Work task: Your task is to give the data again, exactly, with every line intact.

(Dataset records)

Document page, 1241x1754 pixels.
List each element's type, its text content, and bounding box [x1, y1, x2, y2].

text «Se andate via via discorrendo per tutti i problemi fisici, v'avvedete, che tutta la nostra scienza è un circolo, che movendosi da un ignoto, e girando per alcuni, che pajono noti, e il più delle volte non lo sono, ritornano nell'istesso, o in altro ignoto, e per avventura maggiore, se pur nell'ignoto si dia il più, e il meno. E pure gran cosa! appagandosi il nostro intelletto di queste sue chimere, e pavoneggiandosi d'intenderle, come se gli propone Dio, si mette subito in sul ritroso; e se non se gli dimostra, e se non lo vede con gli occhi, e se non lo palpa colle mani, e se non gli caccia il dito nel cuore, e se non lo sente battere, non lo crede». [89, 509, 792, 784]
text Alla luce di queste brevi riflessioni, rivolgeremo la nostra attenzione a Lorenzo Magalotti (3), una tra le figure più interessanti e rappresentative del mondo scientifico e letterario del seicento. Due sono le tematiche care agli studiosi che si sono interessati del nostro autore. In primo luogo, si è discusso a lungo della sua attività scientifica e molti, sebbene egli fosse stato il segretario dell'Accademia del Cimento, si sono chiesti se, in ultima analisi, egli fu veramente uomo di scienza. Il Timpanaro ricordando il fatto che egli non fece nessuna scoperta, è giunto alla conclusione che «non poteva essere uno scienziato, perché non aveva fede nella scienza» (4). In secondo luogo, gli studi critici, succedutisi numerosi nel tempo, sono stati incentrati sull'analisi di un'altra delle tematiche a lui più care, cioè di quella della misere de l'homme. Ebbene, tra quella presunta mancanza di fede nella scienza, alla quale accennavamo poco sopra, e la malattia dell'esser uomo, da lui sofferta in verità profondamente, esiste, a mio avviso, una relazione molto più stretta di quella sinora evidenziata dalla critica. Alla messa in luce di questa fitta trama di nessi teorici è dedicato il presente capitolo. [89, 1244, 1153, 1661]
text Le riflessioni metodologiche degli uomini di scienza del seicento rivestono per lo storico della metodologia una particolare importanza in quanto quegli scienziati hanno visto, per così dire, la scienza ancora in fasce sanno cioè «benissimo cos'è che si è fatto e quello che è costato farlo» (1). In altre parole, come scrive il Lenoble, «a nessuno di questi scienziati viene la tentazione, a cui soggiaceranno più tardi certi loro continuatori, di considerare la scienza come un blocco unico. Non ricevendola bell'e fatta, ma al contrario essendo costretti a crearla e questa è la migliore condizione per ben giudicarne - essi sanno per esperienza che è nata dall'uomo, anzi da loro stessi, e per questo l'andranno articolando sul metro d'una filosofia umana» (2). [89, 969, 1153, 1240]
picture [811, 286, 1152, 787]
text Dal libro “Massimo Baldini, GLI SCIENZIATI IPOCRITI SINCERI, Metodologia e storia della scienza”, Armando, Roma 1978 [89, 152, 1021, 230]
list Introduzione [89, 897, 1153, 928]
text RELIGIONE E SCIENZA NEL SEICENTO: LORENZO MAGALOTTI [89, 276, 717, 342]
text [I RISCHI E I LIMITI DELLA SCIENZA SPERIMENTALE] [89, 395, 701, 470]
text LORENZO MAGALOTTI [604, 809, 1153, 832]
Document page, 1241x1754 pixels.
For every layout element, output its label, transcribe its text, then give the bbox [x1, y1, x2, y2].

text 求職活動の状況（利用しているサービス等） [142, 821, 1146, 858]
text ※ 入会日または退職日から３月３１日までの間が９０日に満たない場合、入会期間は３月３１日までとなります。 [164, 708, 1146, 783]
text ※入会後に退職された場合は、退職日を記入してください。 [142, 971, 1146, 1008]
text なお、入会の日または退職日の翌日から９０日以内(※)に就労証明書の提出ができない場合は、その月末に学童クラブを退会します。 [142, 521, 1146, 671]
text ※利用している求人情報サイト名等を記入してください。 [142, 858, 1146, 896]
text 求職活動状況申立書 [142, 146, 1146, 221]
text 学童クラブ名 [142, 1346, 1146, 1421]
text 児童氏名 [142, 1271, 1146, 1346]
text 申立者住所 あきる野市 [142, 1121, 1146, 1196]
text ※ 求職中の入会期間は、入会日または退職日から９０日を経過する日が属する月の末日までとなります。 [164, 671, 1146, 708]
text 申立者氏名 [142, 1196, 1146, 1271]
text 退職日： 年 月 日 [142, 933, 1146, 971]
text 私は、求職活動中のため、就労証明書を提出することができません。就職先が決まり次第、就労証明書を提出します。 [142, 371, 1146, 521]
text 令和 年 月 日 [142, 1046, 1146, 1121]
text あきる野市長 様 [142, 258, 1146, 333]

Your solution:
Document page, 1241x1754 pixels.
List each element's type, its text content, and bounding box [x1, y1, x2, y2].

text «Se andate via via discorrendo per tutti i problemi fisici, v'avvedete, che tutta la nostra scienza è un circolo, che movendosi da un ignoto, e girando per alcuni, che pajono noti, e il più delle volte non lo sono, ritornano nell'istesso, o in altro ignoto, e per avventura maggiore, se pur nell'ignoto si dia il più, e il meno. E pure gran cosa! appagandosi il nostro intelletto di queste sue chimere, e pavoneggiandosi d'intenderle, come se gli propone Dio, si mette subito in sul ritroso; e se non se gli dimostra, e se non lo vede con gli occhi, e se non lo palpa colle mani, e se non gli caccia il dito nel cuore, e se non lo sente battere, non lo crede». [89, 509, 792, 784]
text Alla luce di queste brevi riflessioni, rivolgeremo la nostra attenzione a Lorenzo Magalotti (3), una tra le figure più interessanti e rappresentative del mondo scientifico e letterario del seicento. Due sono le tematiche care agli studiosi che si sono interessati del nostro autore. In primo luogo, si è discusso a lungo della sua attività scientifica e molti, sebbene egli fosse stato il segretario dell'Accademia del Cimento, si sono chiesti se, in ultima analisi, egli fu veramente uomo di scienza. Il Timpanaro ricordando il fatto che egli non fece nessuna scoperta, è giunto alla conclusione che «non poteva essere uno scienziato, perché non aveva fede nella scienza» (4). In secondo luogo, gli studi critici, succedutisi numerosi nel tempo, sono stati incentrati sull'analisi di un'altra delle tematiche a lui più care, cioè di quella della misere de l'homme. Ebbene, tra quella presunta mancanza di fede nella scienza, alla quale accennavamo poco sopra, e la malattia dell'esser uomo, da lui sofferta in verità profondamente, esiste, a mio avviso, una relazione molto più stretta di quella sinora evidenziata dalla critica. Alla messa in luce di questa fitta trama di nessi teorici è dedicato il presente capitolo. [89, 1244, 1153, 1661]
text Le riflessioni metodologiche degli uomini di scienza del seicento rivestono per lo storico della metodologia una particolare importanza in quanto quegli scienziati hanno visto, per così dire, la scienza ancora in fasce sanno cioè «benissimo cos'è che si è fatto e quello che è costato farlo» (1). In altre parole, come scrive il Lenoble, «a nessuno di questi scienziati viene la tentazione, a cui soggiaceranno più tardi certi loro continuatori, di considerare la scienza come un blocco unico. Non ricevendola bell'e fatta, ma al contrario essendo costretti a crearla e questa è la migliore condizione per ben giudicarne - essi sanno per esperienza che è nata dall'uomo, anzi da loro stessi, e per questo l'andranno articolando sul metro d'una filosofia umana» (2). [89, 969, 1153, 1240]
picture [811, 286, 1152, 787]
text Dal libro “Massimo Baldini, GLI SCIENZIATI IPOCRITI SINCERI, Metodologia e storia della scienza”, Armando, Roma 1978 [89, 152, 1021, 230]
list Introduzione [89, 897, 1153, 928]
text RELIGIONE E SCIENZA NEL SEICENTO: LORENZO MAGALOTTI [89, 276, 717, 342]
text [I RISCHI E I LIMITI DELLA SCIENZA SPERIMENTALE] [89, 395, 701, 470]
text LORENZO MAGALOTTI [604, 809, 1153, 832]
Document page, 1241x1754 pixels.
For every layout element, output its label, transcribe its text, then give the bbox [x1, y1, x2, y2].

text 求職活動の状況（利用しているサービス等） [142, 821, 1146, 858]
text ※ 入会日または退職日から３月３１日までの間が９０日に満たない場合、入会期間は３月３１日までとなります。 [164, 708, 1146, 783]
text ※入会後に退職された場合は、退職日を記入してください。 [142, 971, 1146, 1008]
text なお、入会の日または退職日の翌日から９０日以内(※)に就労証明書の提出ができない場合は、その月末に学童クラブを退会します。 [142, 521, 1146, 671]
text ※利用している求人情報サイト名等を記入してください。 [142, 858, 1146, 896]
text 求職活動状況申立書 [142, 146, 1146, 221]
text 学童クラブ名 [142, 1346, 1146, 1421]
text 児童氏名 [142, 1271, 1146, 1346]
text 申立者住所 あきる野市 [142, 1121, 1146, 1196]
text ※ 求職中の入会期間は、入会日または退職日から９０日を経過する日が属する月の末日までとなります。 [164, 671, 1146, 708]
text 申立者氏名 [142, 1196, 1146, 1271]
text 退職日： 年 月 日 [142, 933, 1146, 971]
text 私は、求職活動中のため、就労証明書を提出することができません。就職先が決まり次第、就労証明書を提出します。 [142, 371, 1146, 521]
text 令和 年 月 日 [142, 1046, 1146, 1121]
text あきる野市長 様 [142, 258, 1146, 333]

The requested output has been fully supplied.